Compact binary mergers with neutron star and/or black-hole components are the progenitor of short gamma-ray bursts (GRB) and a candidate for gravitational waves (GW) detectable by advanced LIGO/Virgo.
By assuming a power-law distribution of Lorentz factor (Gamma) for a population of post-merger outflows, we show that low-Gamma jets produce on-axis orphan afterglow for failed GRB.
These afterglow are a suitable candidate for electromagnetic (EM) counterpart searches to GW triggers.
GRB will fail if the dissipative radius is less than the photospheric radius; adiabatic cooling, and thermalisation of the spectrum below the photosphere suppresses the prompt gamma-ray emission.
The fraction of failed GRB from a population of mergers within the aLIGO/Virgo detection volume is strongly dependent on the Gamma distribution.
Assuming a typical astrophysical jet Gamma distribution of index -1.5 for post-merger outflow of events within 300 Mpc, ~65% result in failed GRB.
Observations of GRB indicate low-Gamma outflows have wider opening-angles; for an isotropic distribution, low-Gamma jets are more likely oriented towards an observer than standard GRB.
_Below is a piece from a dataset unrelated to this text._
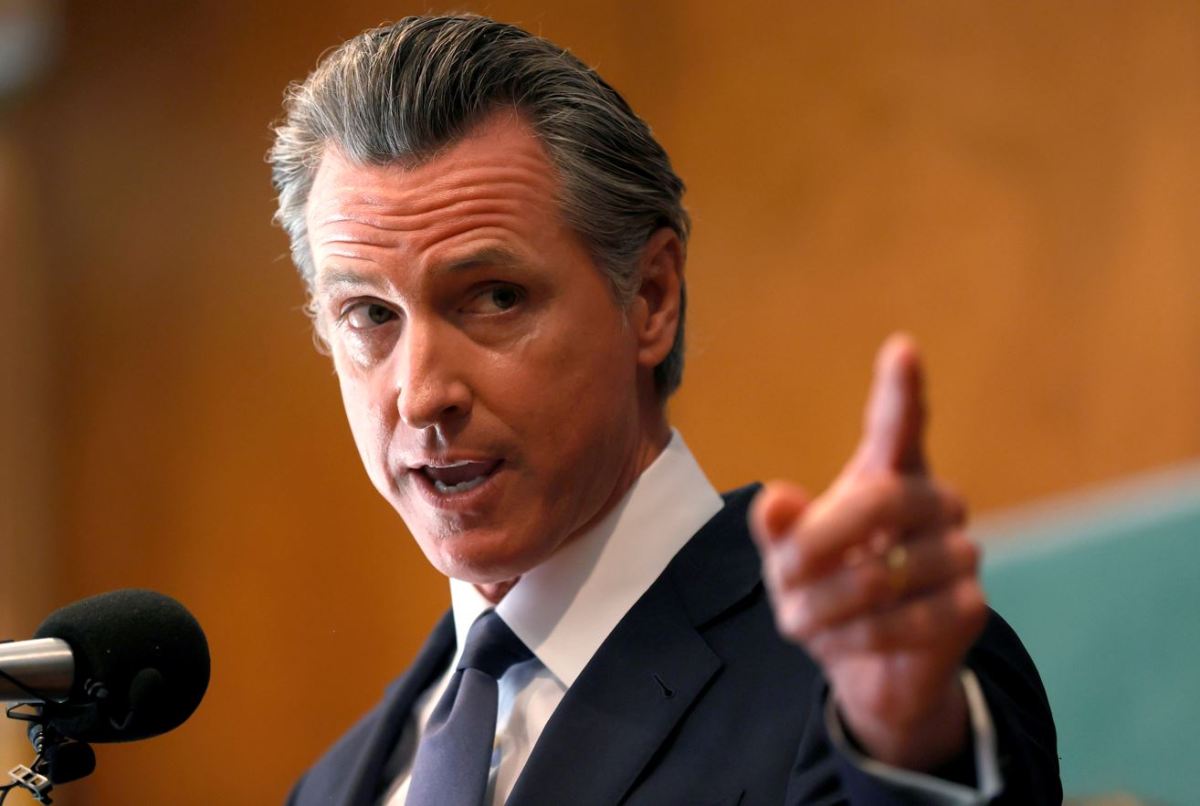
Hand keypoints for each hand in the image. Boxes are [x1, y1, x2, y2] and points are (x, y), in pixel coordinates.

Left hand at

As GW are strongest on-axis, the probability of EM counterparts oriented towards an observer is greater than the isotropic case.
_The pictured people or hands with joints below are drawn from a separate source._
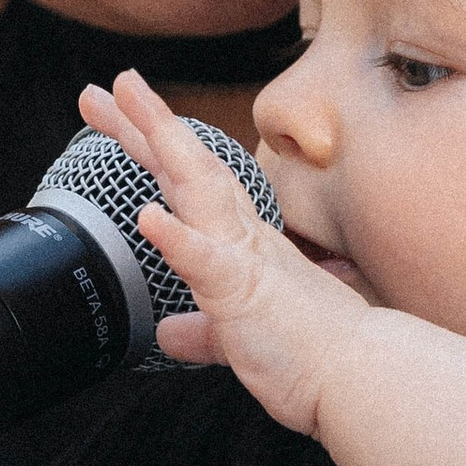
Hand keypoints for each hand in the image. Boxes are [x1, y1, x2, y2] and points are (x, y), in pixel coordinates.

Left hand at [79, 69, 370, 433]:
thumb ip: (204, 333)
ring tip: (126, 102)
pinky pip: (206, 260)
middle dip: (146, 124)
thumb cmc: (312, 358)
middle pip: (189, 167)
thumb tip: (171, 334)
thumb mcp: (241, 340)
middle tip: (103, 87)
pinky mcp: (245, 294)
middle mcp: (245, 239)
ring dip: (160, 144)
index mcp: (245, 246)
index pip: (193, 185)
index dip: (156, 148)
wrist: (362, 378)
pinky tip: (148, 215)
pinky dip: (177, 236)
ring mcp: (245, 259)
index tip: (121, 114)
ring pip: (198, 188)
By assuming 20 degrees for all failed GRB jet opening angles, and given a GW detection, ~20% will be oriented towards an observer.
The rate of on-axis orphan afterglow with an optical peak brighter than magnitude 21 for 40(400) mergers per year would be 4(40).
We show that the peak flux is typically magnitude ~18, and emission peaks ~30 hours after a merger.